I assume these skills still exist, but that they did so in the 1870s and 1880s is remarkable. Reliable infrastructure never comes cheap, and to observe how much had been constructed in just this one area clarified the efforts made under the long presidency of Porfirio Diaz to modernise Mexico. To see how it had been essentially abandoned after a century also gave pause for thought.
Today, there are places along this walking route from which you can see the four-lane highway that has replaced the trains. That, too, needed huge investment, but it lacks the flexibility of a railroad. For me, there’s no romance in either giant trucks or intercity buses.
Rail travel helped define the later part of the Industrial Revolution and the events of the 20th Century. As I mentioned in the recent piece on the surviving San Juan train station, I grew up with trains as a kid, and was ten or twelve years old before anyone I knew had flown on a jetliner. Trains are still preferred over air travel in the UK and Europe, since they’ll take you city centre to city centre, and without the same need for extreme security as occurs in airports.

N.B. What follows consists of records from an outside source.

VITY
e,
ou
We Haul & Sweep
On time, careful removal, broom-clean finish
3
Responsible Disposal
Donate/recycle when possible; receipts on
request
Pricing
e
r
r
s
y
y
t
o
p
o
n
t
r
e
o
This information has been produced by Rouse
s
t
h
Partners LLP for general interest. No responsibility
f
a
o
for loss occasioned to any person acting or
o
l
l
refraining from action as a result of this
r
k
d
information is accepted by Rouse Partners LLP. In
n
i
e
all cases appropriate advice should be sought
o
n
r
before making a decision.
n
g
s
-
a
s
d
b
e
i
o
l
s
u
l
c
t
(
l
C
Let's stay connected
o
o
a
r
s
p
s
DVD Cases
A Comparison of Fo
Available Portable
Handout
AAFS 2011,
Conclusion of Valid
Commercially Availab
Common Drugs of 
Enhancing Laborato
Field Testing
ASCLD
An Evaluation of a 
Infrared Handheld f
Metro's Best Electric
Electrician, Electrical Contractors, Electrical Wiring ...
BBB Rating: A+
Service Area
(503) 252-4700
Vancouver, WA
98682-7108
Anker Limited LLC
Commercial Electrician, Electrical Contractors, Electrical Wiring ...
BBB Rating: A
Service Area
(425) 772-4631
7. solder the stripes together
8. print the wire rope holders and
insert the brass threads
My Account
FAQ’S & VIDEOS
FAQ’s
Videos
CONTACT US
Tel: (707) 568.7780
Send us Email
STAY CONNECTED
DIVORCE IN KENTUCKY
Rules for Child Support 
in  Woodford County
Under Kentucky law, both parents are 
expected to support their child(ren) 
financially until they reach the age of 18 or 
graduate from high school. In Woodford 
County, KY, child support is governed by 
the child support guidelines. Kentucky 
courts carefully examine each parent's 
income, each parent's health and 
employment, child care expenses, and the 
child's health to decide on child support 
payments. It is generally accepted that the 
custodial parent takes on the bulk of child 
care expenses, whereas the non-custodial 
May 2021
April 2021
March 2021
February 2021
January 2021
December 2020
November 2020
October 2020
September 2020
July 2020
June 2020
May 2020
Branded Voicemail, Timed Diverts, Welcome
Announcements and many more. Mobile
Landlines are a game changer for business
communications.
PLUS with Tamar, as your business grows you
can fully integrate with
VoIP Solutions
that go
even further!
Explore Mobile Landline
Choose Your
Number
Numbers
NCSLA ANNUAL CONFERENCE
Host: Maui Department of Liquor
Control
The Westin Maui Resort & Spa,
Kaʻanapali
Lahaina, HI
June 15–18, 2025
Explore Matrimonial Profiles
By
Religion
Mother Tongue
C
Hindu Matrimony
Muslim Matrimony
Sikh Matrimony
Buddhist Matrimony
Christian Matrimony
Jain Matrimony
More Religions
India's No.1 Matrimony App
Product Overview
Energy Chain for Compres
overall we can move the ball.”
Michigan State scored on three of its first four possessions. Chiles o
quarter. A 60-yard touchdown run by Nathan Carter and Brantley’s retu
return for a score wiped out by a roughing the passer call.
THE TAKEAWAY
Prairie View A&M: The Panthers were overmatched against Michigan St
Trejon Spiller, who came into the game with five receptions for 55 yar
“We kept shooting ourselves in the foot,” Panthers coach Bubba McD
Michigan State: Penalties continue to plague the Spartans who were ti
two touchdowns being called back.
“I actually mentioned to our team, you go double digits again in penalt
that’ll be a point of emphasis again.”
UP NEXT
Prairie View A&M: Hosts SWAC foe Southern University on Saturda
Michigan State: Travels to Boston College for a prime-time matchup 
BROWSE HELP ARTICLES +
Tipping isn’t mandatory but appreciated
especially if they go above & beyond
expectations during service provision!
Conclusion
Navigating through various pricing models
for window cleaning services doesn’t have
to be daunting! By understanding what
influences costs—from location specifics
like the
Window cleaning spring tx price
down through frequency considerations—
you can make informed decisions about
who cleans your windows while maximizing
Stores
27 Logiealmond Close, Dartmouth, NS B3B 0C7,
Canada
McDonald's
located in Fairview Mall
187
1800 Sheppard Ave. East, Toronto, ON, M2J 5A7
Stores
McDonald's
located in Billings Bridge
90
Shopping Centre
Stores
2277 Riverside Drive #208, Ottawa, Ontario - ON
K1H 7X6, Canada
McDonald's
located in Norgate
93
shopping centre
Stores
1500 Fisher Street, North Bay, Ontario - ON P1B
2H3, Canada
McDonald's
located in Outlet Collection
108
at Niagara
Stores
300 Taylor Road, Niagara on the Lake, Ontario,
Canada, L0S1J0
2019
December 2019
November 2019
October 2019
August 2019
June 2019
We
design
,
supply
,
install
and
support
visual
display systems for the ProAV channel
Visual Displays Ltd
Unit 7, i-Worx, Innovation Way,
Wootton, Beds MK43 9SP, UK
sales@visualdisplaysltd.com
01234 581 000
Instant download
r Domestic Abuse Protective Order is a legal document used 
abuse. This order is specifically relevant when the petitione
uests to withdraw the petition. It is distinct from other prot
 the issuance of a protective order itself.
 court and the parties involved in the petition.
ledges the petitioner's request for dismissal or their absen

But Mexico before the 1970s had few cities over a hundred thousand population, and trains therefore linked a lot of smaller places, bringing about growth in population as well as encouraging manufacturing or larger farming operations as the chance to ship out goods and food presented itself. That huge effort is commemorated by people who maintain train museums in the cities of Puebla and Cuautla, but it isn’t well appreciated by the general population.
People who can recall Mexican passenger trains tell me they were slow and uncomfortable, and they’re rarely missed. There are some commuter and tourist trains around, and a new line, the Maya Train, is being built in the south of the country. But buses are the main way we mostly travel between cities, and aircraft replace these for longer hauls.
Whatever – I’m glad at least this segment of the old rail system is left for people to explore and to expand on with a little imagination. And I do wonder if, with all his egotism and other faults, any Mexican leader has yet equalled what old Porfirio Diaz accomplished a century and more ago.